Longhorn of the Vanities

How hardy Texas cattle became prestige pets for the rich and nostalgic

Lee doesn't feed the 45 longhorns, since they can browse for themselves, and consequently hasn't seen some cows all year. They'll reappear, or he'll find a skull like he did recently of a cow that turned up missing in the count two years ago.

Although his 45 longhorns are registered, Lee dropped out of the Texas Longhorn Breeders Association of America. "I do not hold with folks who are selecting forbeef," he explains. "I think they've changed the breed. They're trying to generate income. I'm just trying to preserve the breed."

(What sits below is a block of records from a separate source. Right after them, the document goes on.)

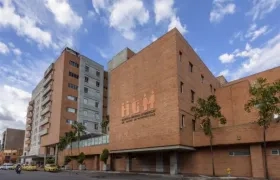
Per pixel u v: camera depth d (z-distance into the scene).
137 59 36.88
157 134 30.33
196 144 29.72
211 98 26.47
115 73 42.06
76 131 56.22
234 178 22.97
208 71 41.19
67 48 72.69
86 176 31.42
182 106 29.36
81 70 73.75
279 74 36.16
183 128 28.61
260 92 21.47
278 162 23.30
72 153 56.81
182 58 31.56
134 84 36.50
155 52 33.53
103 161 41.59
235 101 37.47
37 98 94.44
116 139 38.28
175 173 29.73
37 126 88.00
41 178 28.55
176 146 27.39
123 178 26.62
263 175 23.69
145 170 36.56
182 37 32.59
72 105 68.50
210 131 25.88
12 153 124.81
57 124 65.50
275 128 23.16
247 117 35.34
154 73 32.94
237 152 26.72
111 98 41.88
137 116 34.44
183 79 30.84
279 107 21.84
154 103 31.89
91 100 74.88
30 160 90.94
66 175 34.28
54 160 66.25
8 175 35.09
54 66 77.00
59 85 69.44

Now he doesn't even know if he wants to do that. Jernigan no longer has a longhorn bull, and, for the past few years, he's been breeding the purebred cows to his commercial bulls.

So far, the beef-'em-up program hasn't worked so well. Unless you run longhorn cattle, their meat is hard to come by. And not that great.

Dave Matta, who owns a Mexican restaurant in Mesa, will sometimes use hamburger from his longhorns in his dishes. You can buy longhorn steaks in a couple of specialty groceries in Dallas. And a rancher named Steve Mobley, who raises longhorns south of Big D, has marketed ground beef to some restaurants in the Lone Star State.

But Mobley didn't even handle steaks until this year, and then only after coming up with a special feed mix for the cattle. And even he admits the marbling isn't as good as that in steaks from the fatter breeds.

Altogether, longhorns seem a bit like a product for which there is as yet no real use--except, of course, as large and decorative pets.